# Choosing a breeder?



## erinbelle (Apr 4, 2014)

The new year is getting rather close, meaning I am going to get my show kid or 2015 in a few months. I sadly haven't decided on a breeder. This will be my second year showing, the first year I did it through my school and showed the school's goat. I am keeping that breeder in mind, but they don't have a website an very much info out there making it difficult for me to really get a good look.

I have been scrolling through tons on websites on breeders within range to me. I'm kind of in this on my own, as I don't have anyone who knows anything about choosing a show kid.

The first one I'm looking into so far.
This is the second.

I could be showing through my school and let them choose a goat, plus they would put more money to buy one aside for me as I did it the year before. However, they sell the goats at the end of the season and I want to keep mine. I also don't agree with many things the ag teacher do with the goats and their training methods.

That is why I've decided to go at this alone. It might not be the best decision, but keeping the got at my house instead of the school and having to drive to visit it, will allow me more time to train and a better bond as well as I can do my own way.

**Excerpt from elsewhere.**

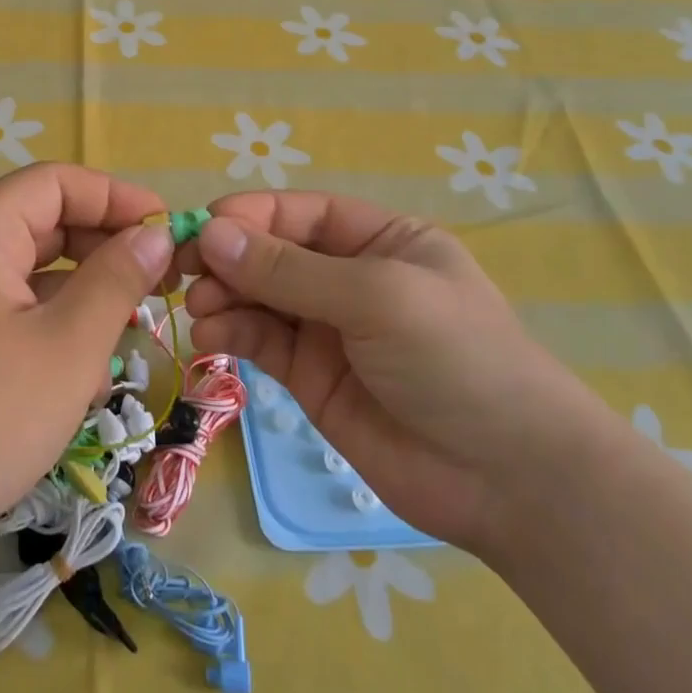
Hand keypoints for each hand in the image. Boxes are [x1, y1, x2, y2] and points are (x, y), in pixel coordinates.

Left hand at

Sorry this is kind of everywhere and confusing.


----------



## Scottyhorse (Feb 11, 2013)

The first one is obviously geared toward market wethers. I like the fact that they show pictures of their wethers and does in the show ring, their goats are obviously capable of winning, or at least placing well. Brushy Creek doesn't have any pictures of kids, which I like to see on a website, so I know what they produce. They doe however have nice breeding stock, but not sure their animals are quite the wether style people are searching for. The first website has goats from real nice lines, I've wanted a goat from Hummel Livestock for a while now. Brushy Creek seems to have the older style goats for the most part, while Fullers Farm is the newer style. It really comes down to personal preference. I would look around for references on both farms if possible. If it were me, I would personally pick a goat from Fuller Farms if I were looking for a market wether, or a goat for a wether program.


----------



## erinbelle (Apr 4, 2014)

I was actually leaning more towards Fuller for a few reasons. I have seen their goats in person and have gotten the pleasure to watch them at shows and see them place, all have seemed to do quite well. I've competed against the Reserve Champion Doe at the PSME and got 3rd behind her. I've heard a lot of good about them and it would actually work better to get a goat from them this coming season.

Thank you.


----------



## Scottyhorse (Feb 11, 2013)

Yep no problem!


----------